O pertencimento a cada etnia fica a critério da autodeterminação de cada povo. Porém, essa política infame não começa com Bolsonaro. Com a política desenvolvimentista do Governo Dilma e o interesse de latifundiários em terras originalmente indígenas, passou a se adotar como política de governo somente a Teoria do Fato Indígena, conforme se verifica na Portaria AGU n.º 303, de 16 de julho de 2012, após décadas de políticas assimilacionistas incentivadas pelo Estado brasileiro, com “vista grossa” para as violações de direitos desses povos pelo capital do latifúndio. Há também o interesse no apagamento do protagonismo dos movimentos sociais indígenas na luta pela reconquista de seus territórios como extensão de um direito da personalidade desses povos, que poderão continuar com sua identidade étnica e cultural.
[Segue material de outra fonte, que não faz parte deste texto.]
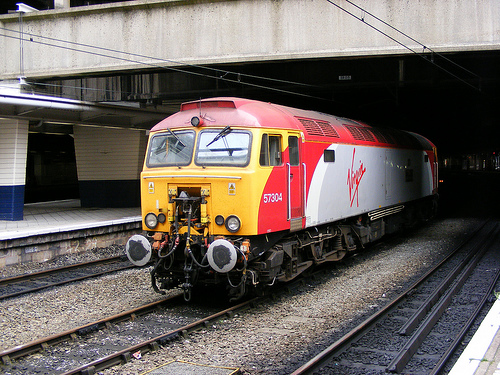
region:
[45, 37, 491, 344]
train emerging from tunnel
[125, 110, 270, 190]
two windows on front of train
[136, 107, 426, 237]
white train with red and yellow accents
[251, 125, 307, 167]
two windows on side of train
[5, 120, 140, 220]
wide supporting columns in white and blue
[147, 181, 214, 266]
opening in front of train with curled tubing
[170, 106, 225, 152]
light centered above two windows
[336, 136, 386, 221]
company name in red on side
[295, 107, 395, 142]
vents on the side of train roof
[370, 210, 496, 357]
rails laying within tracks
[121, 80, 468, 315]
Red, yellow and grey train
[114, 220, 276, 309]
Grey front bumper of a train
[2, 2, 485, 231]
A street overpass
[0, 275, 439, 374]
Train tracks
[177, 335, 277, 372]
Grey gravel in between train tracks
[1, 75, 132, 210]
White and blue support beams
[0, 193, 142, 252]
White tile walkway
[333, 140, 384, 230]
Virgin Mobile logo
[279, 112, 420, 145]
train roof ventilation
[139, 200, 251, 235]
Headlights on the front of a train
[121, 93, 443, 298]
a long colorful train on the center track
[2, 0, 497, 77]
the bridge above the train tracks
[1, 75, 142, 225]
the building next to the train tracks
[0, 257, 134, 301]
a train track next to the building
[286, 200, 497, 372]
another track by the other platform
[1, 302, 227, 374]
the center track the train is sitting on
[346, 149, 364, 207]
the logo on the side of the train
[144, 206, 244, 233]
the lights on the front of the train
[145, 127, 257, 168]
the front windows on the train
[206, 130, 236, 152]
the windshield wiper on the window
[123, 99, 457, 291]
the train is red, yellow and white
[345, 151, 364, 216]
Virgin is written on the train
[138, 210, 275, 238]
lights on the train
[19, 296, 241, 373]
set of train tracks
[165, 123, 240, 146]
windshield wipers for the train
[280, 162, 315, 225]
railing to help get on the train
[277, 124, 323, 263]
the door to the train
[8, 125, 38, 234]
divider is blue and white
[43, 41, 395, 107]
power lines for the train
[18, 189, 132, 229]
the platform for the people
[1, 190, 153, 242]
platform at a train station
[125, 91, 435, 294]
engine of a train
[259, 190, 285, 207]
the number of the train engine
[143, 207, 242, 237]
headlights in front of a train engine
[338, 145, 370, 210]
an advertisement on the side of a train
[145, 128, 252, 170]
front windows on a train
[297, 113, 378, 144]
vents on the side of a train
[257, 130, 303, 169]
side windows on the engine of a train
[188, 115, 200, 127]
light on the top of the engine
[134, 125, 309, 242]
yellow portion of the engine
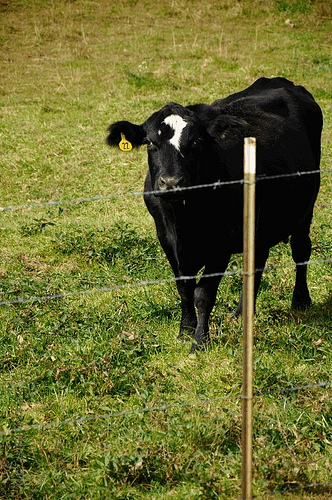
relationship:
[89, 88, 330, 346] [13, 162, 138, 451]
cow near fence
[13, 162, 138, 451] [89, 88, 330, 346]
fence near cow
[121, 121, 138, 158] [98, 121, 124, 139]
tag in ear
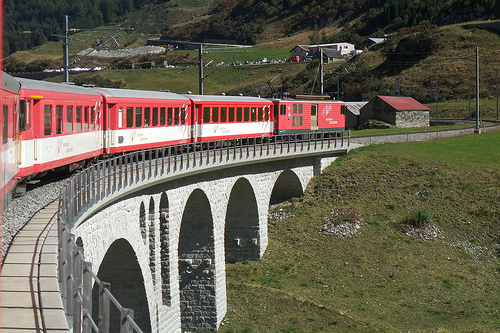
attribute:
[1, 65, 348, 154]
train — red, running, grey, white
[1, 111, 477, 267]
tracks — black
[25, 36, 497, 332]
grass — big, green, thick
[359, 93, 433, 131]
building — small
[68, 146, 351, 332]
bridge — white, grey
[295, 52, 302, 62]
barrel — Red,  metal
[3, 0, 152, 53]
trees —  pine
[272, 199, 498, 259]
landscape —  Rocky 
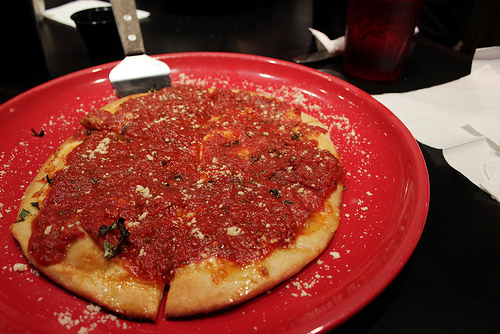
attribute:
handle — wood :
[105, 2, 155, 61]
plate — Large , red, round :
[7, 50, 436, 327]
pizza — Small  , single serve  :
[35, 65, 377, 329]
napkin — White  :
[369, 43, 494, 192]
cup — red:
[337, 0, 447, 116]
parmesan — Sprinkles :
[327, 97, 402, 270]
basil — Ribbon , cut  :
[101, 213, 132, 268]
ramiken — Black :
[72, 6, 142, 82]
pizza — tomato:
[14, 82, 354, 308]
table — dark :
[290, 33, 498, 333]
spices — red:
[103, 133, 204, 203]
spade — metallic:
[111, 51, 178, 107]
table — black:
[10, 54, 438, 289]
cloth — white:
[358, 52, 498, 233]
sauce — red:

Os Potiguara estão situados no mesmo lugar desde a chegada dos colonizadores há 525 anos. A bibliografia e os documentos sobre a história do atual Estado da Paraíba evidenciam, desde o descobrimento do Brasil, a presença dos Potiguara no litoral paraibano e, mais notadamente, na Baía da Traição. (CARDOSO et alli: 2012, p. 15)[2]. De acordo com Rodrigo Siqueira Ferreira (2014, p. 89), a UNI coordenou a coleta de assinaturas em todo o país, que resultou na Proposta de Emenda Popular n.º 40, que sofreu forte oposição de grupos de latifundiários, representantes de multinacionais na Constituinte, com o argumento de que o reconhecimento da autodeterminação, a partir do conceito de nação e de direitos territoriais dos povos indígenas, fere a soberania nacional.
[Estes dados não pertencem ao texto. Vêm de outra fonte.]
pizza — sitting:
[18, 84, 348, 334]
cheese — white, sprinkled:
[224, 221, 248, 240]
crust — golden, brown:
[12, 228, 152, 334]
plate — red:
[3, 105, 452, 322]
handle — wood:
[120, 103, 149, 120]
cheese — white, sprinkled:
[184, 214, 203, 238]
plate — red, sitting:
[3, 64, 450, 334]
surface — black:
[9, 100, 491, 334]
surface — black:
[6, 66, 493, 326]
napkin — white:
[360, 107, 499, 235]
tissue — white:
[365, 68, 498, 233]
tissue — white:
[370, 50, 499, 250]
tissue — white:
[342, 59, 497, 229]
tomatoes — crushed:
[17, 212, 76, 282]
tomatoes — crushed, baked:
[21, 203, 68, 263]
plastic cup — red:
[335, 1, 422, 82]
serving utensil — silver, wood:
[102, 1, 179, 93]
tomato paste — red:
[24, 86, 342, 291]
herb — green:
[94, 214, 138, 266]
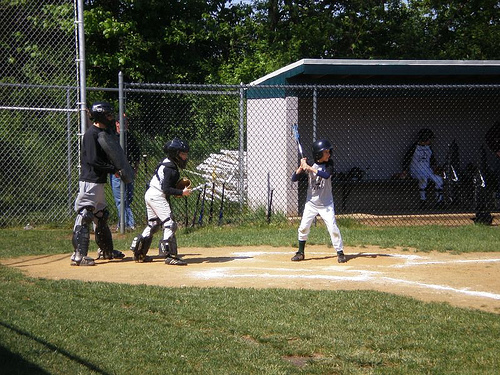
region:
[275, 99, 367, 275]
boy holding a baseball bat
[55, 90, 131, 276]
umpire wearing black and gray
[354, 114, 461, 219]
baseball player sitting in the dugout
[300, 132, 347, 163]
navy blue baseball helmet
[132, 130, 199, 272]
boy wearing catchers outfit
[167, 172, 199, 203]
brown catchers mitt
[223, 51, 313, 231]
gray and green wall of dugout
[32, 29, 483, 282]
boys playing baseball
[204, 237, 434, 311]
white lines in the dirt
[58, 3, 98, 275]
gray fence post around baseball field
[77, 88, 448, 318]
Baseball players on the field.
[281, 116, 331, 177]
Bat in boy's hand.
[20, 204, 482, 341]
Grass on the ground.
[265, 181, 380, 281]
White pants on the batter.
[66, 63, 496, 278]
Fence behind the field.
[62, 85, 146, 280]
Umpire behind the plate.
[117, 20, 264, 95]
Green trees behind field.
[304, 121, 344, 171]
Black helmet on the boy's head.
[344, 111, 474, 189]
Boys sitting on the bench.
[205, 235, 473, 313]
White markings on the dirt.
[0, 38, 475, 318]
a baseball game underway.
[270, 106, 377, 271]
a young person at bat.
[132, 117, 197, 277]
a ball player in catcher's gear.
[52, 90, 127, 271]
an umpire at a ball game.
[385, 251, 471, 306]
white lines on baseball field.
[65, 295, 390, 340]
patch of green grass on ball field.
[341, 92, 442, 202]
person sitting in baseball dugout.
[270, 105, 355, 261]
young ball player with baseball bat.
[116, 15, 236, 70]
a nice cluster of green trees.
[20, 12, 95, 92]
fence area on a field.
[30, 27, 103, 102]
silver batting tall fence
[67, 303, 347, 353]
light green cut grass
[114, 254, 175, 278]
tan baseball field dirt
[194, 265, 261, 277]
white chalk in dirt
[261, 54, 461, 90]
dark green and white building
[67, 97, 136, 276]
umpire behind catcher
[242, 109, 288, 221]
light gray stone wall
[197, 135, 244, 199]
silver pile of poles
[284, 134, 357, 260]
small boy batting at field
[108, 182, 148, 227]
woman in blue jeans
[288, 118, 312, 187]
Boy is holding baseball bat.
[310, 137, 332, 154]
Boy is wearing a helmet.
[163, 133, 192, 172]
Boy is wearing face guard.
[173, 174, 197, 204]
Boy is holding baseball mitt.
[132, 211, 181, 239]
Boy is wearing knee pads.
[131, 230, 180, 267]
Boy is wearing shin guards.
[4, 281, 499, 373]
The grass is green.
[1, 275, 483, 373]
The grass has been mowed.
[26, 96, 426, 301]
Boys are standing on dry dirt.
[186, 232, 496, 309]
There are chalk lines on the dirt.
Por fim, foi parcialmente recepcionada a Proposta de Emenda Popular n.º 40, que resultou nos artigos 231 e 232 da Constituição Federal. Importante frisar que Rodrigo Siqueira Ferreira (2014, p. 88)[3] cita os Potiguara como participantes dos debates do Congresso Nacional, ao longo dos 22 meses em que durou a Constituinte. O discurso entre as diversas nações indígenas foi unificado e contou com o protagonismo da União das Nações Indígenas, fundada em 1980, segundo Ferreira. Os Potiguara trazem a resistência de sua ancestralidade que por muito tempo assombrou os portugueses e com certeza juntamente com outras lideranças comprometidas com a Teoria do Indigenato, não irão aceitar essa nova tentativa de esbulho de suas terras.

Laura Berquó

Advogada. Professora Adjunta da UFPB. Mestre em Ciências Jurídicas pela UFPB. Ex-Conselheira Estadual de Direitos Humanos – Paraíba. Membro do Instituto dos Advogados Brasileiros –IAB.

Fontes:

1. CARDOSO, Thiago Mota; GUIMARÃES, Gabriella Casimiro (Orgs.). Etnomapeamento dos Potiguara da Paraíba. Brasília: FUNAI/CGMT/CGETNO/CGGAM, 2012 (Série Experiências Indígenas, n. 2).
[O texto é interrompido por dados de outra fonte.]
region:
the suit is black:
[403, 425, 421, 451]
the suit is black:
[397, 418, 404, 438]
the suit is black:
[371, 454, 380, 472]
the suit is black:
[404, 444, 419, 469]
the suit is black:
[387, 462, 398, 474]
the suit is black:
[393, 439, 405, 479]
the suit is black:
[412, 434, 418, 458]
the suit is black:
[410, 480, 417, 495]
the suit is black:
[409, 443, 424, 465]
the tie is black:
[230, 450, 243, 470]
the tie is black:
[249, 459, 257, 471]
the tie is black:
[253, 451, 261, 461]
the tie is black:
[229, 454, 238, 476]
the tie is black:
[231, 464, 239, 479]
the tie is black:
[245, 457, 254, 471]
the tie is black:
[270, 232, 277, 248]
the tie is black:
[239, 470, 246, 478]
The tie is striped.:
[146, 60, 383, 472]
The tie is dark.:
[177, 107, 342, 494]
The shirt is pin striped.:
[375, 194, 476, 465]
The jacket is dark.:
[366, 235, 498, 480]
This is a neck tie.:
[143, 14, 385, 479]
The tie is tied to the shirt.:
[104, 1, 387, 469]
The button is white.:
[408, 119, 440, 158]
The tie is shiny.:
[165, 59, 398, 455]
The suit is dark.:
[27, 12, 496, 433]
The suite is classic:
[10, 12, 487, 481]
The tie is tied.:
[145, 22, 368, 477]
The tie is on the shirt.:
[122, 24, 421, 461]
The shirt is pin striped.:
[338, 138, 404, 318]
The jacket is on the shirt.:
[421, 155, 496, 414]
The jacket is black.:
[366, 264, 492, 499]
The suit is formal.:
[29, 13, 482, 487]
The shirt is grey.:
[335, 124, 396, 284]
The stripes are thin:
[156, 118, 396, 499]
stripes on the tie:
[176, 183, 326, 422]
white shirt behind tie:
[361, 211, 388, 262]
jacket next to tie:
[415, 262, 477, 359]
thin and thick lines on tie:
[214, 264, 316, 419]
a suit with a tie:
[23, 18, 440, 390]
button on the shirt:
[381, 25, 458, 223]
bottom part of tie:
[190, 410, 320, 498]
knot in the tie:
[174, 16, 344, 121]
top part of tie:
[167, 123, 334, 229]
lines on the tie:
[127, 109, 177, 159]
2. FERREIRA, Rodrigo Siqueira. Vinte e cinco anos de cidadania e direitos constitucionais. O Movimento Indígena da luta por autodeterminação na Constituinte (1987/88) ao embate político no Congresso Nacional contra as tentativas de redução dos direitos originários sobre as terras. In: Mari yé bó eshé. Organizadores: Frank Coe, Joe Marçal, Wilma Mendonça e Álvaro Tukano. 2 ed. Karioka, Porto Alegre, 2014.